Зиму Заозерный встретил с радостью, истосковался по настоящей зиме.
В начале ноября выпал снег, легкий и пушистый. Морозец еще только баловал, кусал осторожно, а к декабрю покрепчал, стал звонким, ядреным.
Слава богу, жили они в бывшей казарме, построенной еще при Петре Первом для местного гарнизона, призванного охранять северные рубежи от иноземных супостатов.
Стены в казарме были полутораметровыми. Печи – высокие, голландки. Топили их досыта еще с осени. Дров подзапасли жарких, березовых. В общежитии, как теперь называлась казарма, было тепло, мужики свободно могли спать, не укрываясь, за ночь до хруста высушивать взмокревшие портянки – словом, жить можно. Даже не верилось, что за окнами такая холодина, что там перед рассветом, в самый сильный морозный час, не выдерживают и лопаются – «стреляют» – стволы старых деревьев.
Утром налегке шли в столовую, в каменную пристройку рядом, которую тоже построили еще в петровские времена. Здесь было тепло от горячих щей, от дымящейся каши, от жаркого людского дыхания.
Не мерз Демид и на работе. Лес валит – работа горячая, с топором да пилой. Сидеть не будешь – не замерзнешь. И хотя здесь, на Севере, Заозерному все было привычно, знакомо, пришел срок – и затосковал Демид по перемене: заболел уже он бродяжничеством. А перед переменой места, как правило, случался загул.
Демид взял расчет, отложил деньги на дорогу и пошел в чайную.

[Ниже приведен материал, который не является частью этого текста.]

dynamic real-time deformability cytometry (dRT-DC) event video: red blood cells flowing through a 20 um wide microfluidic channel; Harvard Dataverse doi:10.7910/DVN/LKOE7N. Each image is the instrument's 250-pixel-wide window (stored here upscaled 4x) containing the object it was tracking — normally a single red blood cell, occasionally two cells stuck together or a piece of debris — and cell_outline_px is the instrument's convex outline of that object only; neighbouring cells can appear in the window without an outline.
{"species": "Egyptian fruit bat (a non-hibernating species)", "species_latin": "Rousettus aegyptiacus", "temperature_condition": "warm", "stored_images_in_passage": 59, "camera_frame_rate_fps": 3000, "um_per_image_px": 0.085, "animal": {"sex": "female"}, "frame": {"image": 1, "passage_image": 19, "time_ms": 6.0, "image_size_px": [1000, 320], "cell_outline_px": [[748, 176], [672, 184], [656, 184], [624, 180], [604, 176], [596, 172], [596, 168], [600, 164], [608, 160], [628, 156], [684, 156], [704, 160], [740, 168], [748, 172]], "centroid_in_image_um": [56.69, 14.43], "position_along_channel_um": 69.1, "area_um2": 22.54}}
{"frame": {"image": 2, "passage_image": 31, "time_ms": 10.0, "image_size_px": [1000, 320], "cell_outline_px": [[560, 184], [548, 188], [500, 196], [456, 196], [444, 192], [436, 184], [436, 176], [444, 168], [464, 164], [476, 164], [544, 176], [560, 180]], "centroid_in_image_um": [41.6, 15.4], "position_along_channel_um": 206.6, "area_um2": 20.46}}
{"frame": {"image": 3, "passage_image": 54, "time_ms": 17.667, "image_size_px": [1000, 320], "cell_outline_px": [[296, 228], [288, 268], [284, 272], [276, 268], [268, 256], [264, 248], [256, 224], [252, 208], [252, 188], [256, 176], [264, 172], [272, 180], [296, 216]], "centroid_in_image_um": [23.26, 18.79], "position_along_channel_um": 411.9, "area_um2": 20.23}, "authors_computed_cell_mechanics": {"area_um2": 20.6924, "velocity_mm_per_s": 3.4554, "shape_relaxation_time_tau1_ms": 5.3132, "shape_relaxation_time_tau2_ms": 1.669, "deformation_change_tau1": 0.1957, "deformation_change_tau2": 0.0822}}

В чайной работала официантка Ада. Незамужняя и невдовая: мужик ее схлопотал за что-то срок – то ли за кражу, то ли еще за что – и сидел уже третий год.
Ада была завербованной, приехала на Онегу на заработки и сначала устроилась поденщицей на строительство целлюлозного комбината. Но скоро поняла: больших денег тут не заработаешь. Вышла замуж за снабженца, а он через год сел за решетку.
Жила она со свекровью Пелагеей Никитичной, жили как кошка с собакой. Пелагея Никитична считала ее виновницей несчастья сына, выговаривала ей, следила, чтоб та не водилась с мужиками. Ада попрекала свекровь куском хлеба, та не выдержала, пошла работать ночным сторожем. Жить вроде стало свободней. Не было такого догляду, как прежде. Но однажды Пелагея Никитична бросила пост, будто сердце ее учуяло, пришла домой и застала Аду с мужиком. Могла случиться тогда и трагедия: застрелила б она их обоих, если бы не осечка.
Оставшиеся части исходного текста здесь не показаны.